The tragic results of this spirit (looking for quick and easy shortcuts in our faith) are all about us: shallow lives, hollow religious philosophies, the preponderance of the element of fun in gospel meetings, the glorification of men, trust in religious externalities, quasi-religious fellowships, salesmanship methods, the mistaking of dynamic personality for the power of the Spirit.
I keep reading articles and listening to denominational officials lament the fact that our church has changed so much in the past fifty years. They decry a constant erosion from the strong church of a couple generations ago with what we have today. The above quote sums up many of the criticisms — superficiality, fun-seeking, pop-star pastors, pastiche spiritualities, and the application of secular business models to the ministry of the church — and they would support the current nostalgic reverence for the past — had it not been written in 1948 by A. W. Tozer in The Pursuit of God. Yep, those who pine for the 1950s and 1940s might want to look a bit farther back — oh, way beyond the 1920s (that godless Jazz Age) and prior to the 1890s (“God is dead!”) and before the Civil War (“Avoid drunks, robbers, and preachers!”) and before the turn of the eighteenth century when ministers were depicted in popular plays as womanizers and fools. Arthur Dimmesdale and Elmer Gantry didn’t come from nowhere — they represent a long line of opinions about the priesthood. And complaints about the superficilaity of organized religion date back to two days after the launch of the first organized religion. Our future does not lie in our past. Sadly, we haven’t seemed to learn much from the past to help us create a different kind of future.
In a recent conversation with clergy leaders about the practice of spiritual disciplines and accountability, I was told in no uncertain terms that “we can’t expect people to practice spiritual disciplines. They are relics of a bygone age.”

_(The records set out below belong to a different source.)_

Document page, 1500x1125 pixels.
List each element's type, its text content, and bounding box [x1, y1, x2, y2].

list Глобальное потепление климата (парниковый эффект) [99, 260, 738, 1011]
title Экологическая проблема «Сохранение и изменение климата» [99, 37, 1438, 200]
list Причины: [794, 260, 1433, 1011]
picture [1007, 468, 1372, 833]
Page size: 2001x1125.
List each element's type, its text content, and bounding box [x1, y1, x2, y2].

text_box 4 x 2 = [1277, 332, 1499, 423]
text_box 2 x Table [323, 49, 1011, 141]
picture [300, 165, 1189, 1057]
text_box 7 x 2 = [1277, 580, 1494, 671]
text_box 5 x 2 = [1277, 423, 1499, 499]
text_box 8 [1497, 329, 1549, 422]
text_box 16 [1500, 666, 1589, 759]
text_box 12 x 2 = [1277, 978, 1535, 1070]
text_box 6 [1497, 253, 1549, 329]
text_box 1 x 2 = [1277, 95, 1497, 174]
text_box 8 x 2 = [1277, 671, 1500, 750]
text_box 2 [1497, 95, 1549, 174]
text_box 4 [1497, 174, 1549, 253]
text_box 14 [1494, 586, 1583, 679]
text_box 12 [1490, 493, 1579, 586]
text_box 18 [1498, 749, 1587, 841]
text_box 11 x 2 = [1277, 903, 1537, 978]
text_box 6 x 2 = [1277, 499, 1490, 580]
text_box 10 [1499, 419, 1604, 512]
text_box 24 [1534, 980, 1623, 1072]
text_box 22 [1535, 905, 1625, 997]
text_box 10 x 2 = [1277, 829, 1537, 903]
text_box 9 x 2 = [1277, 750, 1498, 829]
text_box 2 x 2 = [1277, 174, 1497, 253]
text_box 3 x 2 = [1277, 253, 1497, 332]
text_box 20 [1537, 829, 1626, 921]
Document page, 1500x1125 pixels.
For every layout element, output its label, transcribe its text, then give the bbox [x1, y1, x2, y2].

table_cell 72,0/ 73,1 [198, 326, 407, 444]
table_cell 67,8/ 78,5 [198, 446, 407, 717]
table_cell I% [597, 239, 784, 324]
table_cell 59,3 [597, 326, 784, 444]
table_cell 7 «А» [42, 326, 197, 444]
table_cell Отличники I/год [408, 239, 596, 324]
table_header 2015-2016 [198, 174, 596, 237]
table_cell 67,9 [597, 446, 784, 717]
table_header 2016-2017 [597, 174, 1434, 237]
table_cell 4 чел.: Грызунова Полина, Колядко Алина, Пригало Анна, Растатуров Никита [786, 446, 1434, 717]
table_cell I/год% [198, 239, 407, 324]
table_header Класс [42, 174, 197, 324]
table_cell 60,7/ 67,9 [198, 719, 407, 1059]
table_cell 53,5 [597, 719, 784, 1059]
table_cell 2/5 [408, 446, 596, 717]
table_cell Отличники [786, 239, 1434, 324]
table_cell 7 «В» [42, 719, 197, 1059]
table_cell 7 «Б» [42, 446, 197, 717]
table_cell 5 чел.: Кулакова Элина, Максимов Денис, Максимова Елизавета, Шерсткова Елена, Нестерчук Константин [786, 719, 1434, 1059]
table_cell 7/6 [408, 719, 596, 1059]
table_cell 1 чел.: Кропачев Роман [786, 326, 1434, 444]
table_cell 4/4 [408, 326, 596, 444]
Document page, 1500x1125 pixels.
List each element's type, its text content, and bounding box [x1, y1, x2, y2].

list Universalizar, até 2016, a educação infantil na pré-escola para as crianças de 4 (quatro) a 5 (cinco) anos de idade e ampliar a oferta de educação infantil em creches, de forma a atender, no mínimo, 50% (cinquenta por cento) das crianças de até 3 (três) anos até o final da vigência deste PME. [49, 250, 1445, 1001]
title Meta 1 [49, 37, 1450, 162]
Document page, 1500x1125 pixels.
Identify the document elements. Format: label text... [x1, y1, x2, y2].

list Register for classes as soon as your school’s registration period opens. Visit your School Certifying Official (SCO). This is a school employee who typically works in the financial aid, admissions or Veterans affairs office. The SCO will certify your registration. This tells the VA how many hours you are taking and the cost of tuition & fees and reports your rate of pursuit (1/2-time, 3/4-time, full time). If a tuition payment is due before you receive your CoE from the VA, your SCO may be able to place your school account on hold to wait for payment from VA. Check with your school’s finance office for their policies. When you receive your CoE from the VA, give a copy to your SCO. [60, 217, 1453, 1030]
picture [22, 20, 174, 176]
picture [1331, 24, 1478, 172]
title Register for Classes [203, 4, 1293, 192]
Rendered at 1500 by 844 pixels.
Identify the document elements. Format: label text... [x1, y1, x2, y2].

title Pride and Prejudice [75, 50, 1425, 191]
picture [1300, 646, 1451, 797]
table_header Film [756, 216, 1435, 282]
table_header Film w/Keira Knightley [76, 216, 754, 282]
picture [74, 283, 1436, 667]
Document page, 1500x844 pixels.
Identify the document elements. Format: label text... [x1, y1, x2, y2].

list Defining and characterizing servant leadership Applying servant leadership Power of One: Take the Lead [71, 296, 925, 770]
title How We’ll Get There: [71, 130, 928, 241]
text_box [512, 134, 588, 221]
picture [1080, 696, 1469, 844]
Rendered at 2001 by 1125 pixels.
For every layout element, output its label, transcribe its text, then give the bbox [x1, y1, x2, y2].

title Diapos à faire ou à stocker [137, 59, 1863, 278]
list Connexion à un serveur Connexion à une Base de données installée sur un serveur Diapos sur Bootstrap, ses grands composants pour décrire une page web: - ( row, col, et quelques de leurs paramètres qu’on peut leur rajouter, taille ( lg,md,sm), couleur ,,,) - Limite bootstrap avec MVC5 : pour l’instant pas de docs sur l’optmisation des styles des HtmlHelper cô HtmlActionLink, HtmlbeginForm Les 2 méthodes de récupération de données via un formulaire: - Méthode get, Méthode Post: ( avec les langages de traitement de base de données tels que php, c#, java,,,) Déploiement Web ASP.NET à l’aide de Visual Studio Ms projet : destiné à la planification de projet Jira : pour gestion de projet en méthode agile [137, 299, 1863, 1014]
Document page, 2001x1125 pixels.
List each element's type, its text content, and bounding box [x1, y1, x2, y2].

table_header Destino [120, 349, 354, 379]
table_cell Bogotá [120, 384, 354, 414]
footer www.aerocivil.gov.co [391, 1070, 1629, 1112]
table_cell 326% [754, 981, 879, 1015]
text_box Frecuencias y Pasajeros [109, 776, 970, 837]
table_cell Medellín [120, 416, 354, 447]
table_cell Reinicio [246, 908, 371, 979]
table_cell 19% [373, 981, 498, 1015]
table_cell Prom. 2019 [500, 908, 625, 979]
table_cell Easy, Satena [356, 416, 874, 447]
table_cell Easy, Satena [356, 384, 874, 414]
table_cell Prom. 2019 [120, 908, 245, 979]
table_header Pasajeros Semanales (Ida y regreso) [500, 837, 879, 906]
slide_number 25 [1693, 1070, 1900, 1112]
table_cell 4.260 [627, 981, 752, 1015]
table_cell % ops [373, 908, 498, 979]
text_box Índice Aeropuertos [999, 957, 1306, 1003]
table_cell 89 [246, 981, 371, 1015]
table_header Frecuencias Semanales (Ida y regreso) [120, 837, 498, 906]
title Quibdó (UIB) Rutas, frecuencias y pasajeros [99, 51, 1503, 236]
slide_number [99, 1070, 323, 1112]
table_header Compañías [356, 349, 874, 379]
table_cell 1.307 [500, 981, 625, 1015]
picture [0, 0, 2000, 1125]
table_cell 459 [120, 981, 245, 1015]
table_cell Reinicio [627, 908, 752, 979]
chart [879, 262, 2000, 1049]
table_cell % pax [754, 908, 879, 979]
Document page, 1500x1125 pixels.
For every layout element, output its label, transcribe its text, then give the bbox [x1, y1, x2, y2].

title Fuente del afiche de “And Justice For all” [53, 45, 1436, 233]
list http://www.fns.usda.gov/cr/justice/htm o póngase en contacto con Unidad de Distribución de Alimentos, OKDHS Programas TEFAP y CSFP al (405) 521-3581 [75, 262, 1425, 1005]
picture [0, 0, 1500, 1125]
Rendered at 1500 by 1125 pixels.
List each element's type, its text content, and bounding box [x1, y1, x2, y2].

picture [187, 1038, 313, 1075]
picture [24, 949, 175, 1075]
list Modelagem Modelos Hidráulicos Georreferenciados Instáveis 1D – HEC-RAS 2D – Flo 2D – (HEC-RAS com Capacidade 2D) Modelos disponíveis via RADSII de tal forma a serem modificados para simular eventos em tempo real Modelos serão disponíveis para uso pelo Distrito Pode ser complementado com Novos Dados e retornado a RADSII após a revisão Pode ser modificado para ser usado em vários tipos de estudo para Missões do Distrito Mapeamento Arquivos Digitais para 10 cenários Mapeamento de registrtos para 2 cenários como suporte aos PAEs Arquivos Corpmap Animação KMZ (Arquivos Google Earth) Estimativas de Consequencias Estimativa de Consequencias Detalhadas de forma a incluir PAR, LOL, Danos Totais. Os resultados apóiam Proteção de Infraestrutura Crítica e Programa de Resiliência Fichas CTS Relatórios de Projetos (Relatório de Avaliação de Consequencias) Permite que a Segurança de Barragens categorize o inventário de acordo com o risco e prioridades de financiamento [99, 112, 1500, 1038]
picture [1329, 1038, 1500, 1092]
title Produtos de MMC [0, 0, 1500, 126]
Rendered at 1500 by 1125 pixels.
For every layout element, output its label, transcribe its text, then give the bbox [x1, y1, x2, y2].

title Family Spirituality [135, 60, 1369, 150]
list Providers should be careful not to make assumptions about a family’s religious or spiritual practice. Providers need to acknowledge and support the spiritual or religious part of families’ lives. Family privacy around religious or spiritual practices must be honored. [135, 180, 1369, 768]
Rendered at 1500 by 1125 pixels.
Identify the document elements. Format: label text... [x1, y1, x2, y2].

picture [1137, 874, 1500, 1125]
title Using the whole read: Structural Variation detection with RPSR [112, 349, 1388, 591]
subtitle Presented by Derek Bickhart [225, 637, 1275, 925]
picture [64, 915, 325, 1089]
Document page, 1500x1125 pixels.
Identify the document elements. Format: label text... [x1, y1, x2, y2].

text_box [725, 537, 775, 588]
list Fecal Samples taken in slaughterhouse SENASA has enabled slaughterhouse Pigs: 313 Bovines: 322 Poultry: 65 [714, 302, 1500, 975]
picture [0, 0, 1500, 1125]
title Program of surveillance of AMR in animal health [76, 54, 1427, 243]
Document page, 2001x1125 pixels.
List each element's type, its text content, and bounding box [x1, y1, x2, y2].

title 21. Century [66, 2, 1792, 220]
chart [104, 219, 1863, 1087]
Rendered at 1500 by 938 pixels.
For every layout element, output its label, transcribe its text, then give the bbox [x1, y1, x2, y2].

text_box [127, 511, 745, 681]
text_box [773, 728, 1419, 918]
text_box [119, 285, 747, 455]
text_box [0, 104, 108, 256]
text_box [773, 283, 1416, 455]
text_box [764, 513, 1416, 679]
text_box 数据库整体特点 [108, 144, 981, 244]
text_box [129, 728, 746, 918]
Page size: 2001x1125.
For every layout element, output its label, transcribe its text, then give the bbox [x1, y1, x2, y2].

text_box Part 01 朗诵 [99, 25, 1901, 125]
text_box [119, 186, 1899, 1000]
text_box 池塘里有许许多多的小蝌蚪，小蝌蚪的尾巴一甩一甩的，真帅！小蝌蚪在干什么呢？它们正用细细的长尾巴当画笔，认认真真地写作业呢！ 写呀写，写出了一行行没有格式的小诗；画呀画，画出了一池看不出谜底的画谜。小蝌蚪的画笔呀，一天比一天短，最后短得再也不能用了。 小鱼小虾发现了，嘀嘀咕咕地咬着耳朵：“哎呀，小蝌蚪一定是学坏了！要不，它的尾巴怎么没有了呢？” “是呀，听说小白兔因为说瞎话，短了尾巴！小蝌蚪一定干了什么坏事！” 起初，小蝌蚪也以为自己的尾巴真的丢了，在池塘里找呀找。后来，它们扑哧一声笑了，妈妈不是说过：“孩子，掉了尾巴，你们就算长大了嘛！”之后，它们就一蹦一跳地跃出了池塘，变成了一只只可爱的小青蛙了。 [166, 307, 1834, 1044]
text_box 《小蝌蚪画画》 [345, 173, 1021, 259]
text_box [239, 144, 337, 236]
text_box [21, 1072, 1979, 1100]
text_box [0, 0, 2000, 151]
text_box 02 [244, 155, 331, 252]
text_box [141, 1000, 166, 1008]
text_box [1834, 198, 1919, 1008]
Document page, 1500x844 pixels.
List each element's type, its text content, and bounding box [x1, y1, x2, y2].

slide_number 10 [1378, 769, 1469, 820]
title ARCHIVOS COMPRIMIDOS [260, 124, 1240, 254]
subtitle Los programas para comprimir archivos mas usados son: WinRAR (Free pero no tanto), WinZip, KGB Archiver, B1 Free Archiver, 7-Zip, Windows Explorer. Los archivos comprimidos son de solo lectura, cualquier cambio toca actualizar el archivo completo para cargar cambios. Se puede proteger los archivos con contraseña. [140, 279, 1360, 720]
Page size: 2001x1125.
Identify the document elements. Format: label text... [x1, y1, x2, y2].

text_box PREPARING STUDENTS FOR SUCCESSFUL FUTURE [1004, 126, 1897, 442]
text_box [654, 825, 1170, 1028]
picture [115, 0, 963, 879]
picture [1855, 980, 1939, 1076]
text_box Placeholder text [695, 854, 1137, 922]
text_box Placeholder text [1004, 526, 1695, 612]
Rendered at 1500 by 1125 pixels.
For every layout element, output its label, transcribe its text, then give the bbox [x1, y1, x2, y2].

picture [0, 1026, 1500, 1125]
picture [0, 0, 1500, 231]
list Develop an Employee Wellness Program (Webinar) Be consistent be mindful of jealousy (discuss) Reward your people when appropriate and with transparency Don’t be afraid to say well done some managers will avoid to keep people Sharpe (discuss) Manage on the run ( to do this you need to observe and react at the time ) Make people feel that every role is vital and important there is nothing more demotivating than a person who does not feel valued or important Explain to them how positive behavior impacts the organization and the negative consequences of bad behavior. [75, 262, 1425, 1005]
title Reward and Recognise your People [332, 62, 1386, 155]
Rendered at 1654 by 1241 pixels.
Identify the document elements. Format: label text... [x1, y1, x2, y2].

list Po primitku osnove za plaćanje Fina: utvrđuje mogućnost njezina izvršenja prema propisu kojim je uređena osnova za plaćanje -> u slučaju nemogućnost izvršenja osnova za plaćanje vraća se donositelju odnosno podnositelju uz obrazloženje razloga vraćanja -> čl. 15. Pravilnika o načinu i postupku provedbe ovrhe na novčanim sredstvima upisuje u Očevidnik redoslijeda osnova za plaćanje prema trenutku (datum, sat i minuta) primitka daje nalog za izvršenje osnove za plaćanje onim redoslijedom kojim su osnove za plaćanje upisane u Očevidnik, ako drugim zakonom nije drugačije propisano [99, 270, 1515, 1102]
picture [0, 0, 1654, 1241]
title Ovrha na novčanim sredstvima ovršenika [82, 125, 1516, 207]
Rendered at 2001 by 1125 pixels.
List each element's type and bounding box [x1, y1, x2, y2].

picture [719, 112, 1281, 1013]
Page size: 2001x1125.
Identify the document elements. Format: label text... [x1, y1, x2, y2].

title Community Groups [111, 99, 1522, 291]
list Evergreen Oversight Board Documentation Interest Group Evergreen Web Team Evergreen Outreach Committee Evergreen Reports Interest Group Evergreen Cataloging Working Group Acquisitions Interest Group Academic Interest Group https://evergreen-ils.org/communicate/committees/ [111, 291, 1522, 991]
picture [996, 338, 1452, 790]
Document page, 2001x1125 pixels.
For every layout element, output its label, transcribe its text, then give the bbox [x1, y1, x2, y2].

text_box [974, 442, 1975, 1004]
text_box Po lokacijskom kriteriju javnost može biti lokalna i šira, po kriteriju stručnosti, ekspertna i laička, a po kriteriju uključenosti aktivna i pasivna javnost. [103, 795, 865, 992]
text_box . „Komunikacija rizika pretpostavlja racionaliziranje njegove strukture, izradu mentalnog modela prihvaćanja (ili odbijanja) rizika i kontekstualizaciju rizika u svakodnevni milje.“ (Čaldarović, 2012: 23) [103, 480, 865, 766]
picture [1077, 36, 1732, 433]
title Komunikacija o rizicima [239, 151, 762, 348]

Really? And what kind of faith will this leave us with? When I don’t exercise, I get fat. When I don’t practice on an instrument, I get rusty. When I don’t study, I don’t learn as much. To become Christlike, won’t I have to do something? Well, my friends all agree that this is why people come to church. Attending occasional worship, it seems, is all a person should be expected to do.
“It’s not like people have to get good at it,” one pastor reflected. “You either are a Christian or you aren’t.” I thought one of the other pastors at the table was coming to my aid, but he veered a bit off course, “That’s not right. I think there are degrees of Christian, but just like me with golf, I’m never going to turn pro, so I don’t have to work at it. I can just go out and enjoy it.”
So, Christianity is a hobby. Discipleship is for amateurs. We’re being stupid, naive or unfair if we want to hold people to a higher standard. We shouldn’t burden ordinary people with unrealistic expectations…
“You have to admit, most people are just too busy to practice spiritual disciplines on a regular basis.”
Do I? Most people I know spend hours in front of screens — television, blackberries, iPods, computer — whiling away endless minutes, hours and days. They find time to go out to eat, to exercise, to have coffee, etc. Not practicing spiritual disciplines is due to a lack of interest, more than a lack of time.
“Most people in my church don’t even know what spiritual disciplines are,” shared one pastor. “I can’t very well hold someone accountable to something they don’t know they should do.”
Okay, I just sat looking at this person. As a pastor, if people in my church don’t know how to nurture and cultivate their faith, perhaps I am somewhat responsible. I agree that most people don’t know how to pray and worship and fast and meditate and study and build community. This is why the church exists — to teach us how to do all these things.
“The problem is young people — they don’t know what it means to be church!” declared one preacher.
My thought was, “but do we want the inert and non-motivated to be the ones to teach them what it means to be church?” Making more of what we already have seems like an exercise in futility. What we need is something better — something more. Is it possible to improve without any significant investment of time, energy, commitment or practice? Can a church of low expectations and poor performance ever hope to transform the world?
The more things change, the more they stay the same. Our fears about the decay of the post-modern church seem very similar to the concerns of the modern church. My mother’s church wrestled with the same issues I am wrestling with today. Ultimately, we get the church we want — and apparently the church we have is the one we want — or we would do something to change it.